Entries taken from a collection:
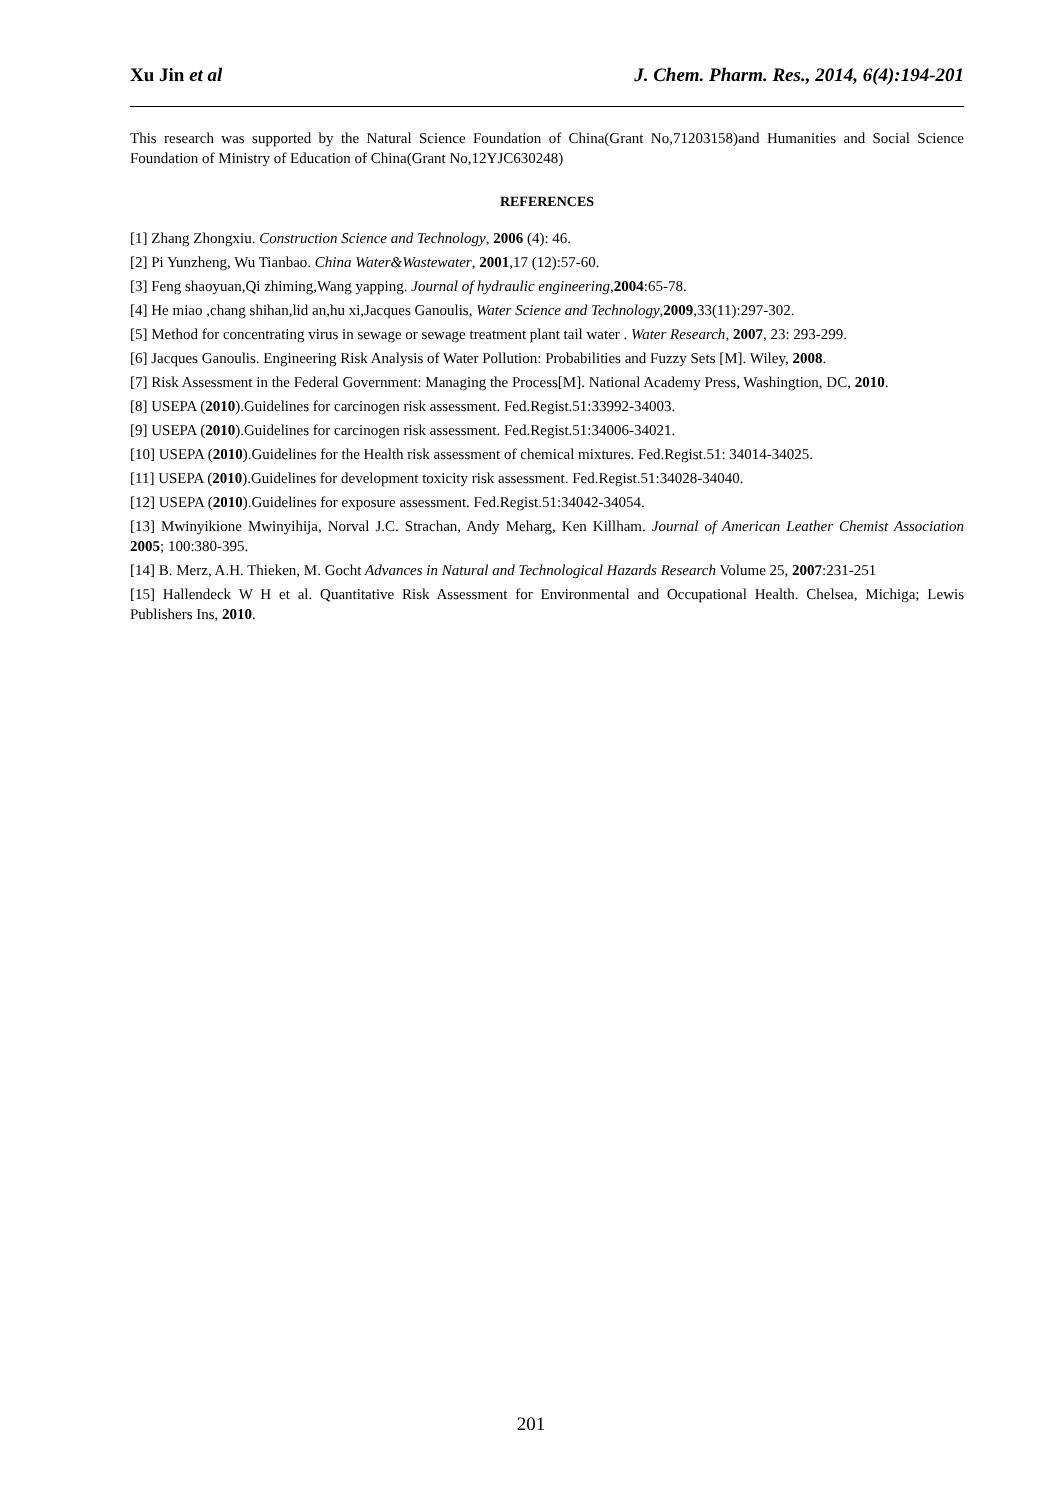Xu Jin et al J. Chem. Pharm. Res., 2014, 6(4):194-201
This research was supported by the Natural Science Foundation of China(Grant No,71203158)and Humanities and Social Science Foundation of Ministry of Education of China(Grant No,12YJC630248)
REFERENCES
[1] Zhang Zhongxiu. Construction Science and Technology, 2006 (4): 46.
[2] Pi Yunzheng, Wu Tianbao. China Water&Wastewater, 2001,17 (12):57-60.
[3] Feng shaoyuan,Qi zhiming,Wang yapping. Journal of hydraulic engineering,2004:65-78.
[4] He miao ,chang shihan,lid an,hu xi,Jacques Ganoulis, Water Science and Technology,2009,33(11):297-302.
[5] Method for concentrating virus in sewage or sewage treatment plant tail water . Water Research, 2007, 23: 293-299.
[6] Jacques Ganoulis. Engineering Risk Analysis of Water Pollution: Probabilities and Fuzzy Sets [M]. Wiley, 2008.
[7] Risk Assessment in the Federal Government: Managing the Process[M]. National Academy Press, Washingtion, DC, 2010.
[8] USEPA (2010).Guidelines for carcinogen risk assessment. Fed.Regist.51:33992-34003.
[9] USEPA (2010).Guidelines for carcinogen risk assessment. Fed.Regist.51:34006-34021.
[10] USEPA (2010).Guidelines for the Health risk assessment of chemical mixtures. Fed.Regist.51: 34014-34025.
[11] USEPA (2010).Guidelines for development toxicity risk assessment. Fed.Regist.51:34028-34040.
[12] USEPA (2010).Guidelines for exposure assessment. Fed.Regist.51:34042-34054.
[13] Mwinyikione Mwinyihija, Norval J.C. Strachan, Andy Meharg, Ken Killham. Journal of American Leather Chemist Association 2005; 100:380-395.
[14] B. Merz, A.H. Thieken, M. Gocht Advances in Natural and Technological Hazards Research Volume 25, 2007:231-251
[15] Hallendeck W H et al. Quantitative Risk Assessment for Environmental and Occupational Health. Chelsea, Michiga; Lewis Publishers Ins, 2010.
201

WHAT YOU HAVE TO DO:
Answer with a single number: the count of lines above that contain the string "Ganoulis".

COMPLETED EXERCISE:
2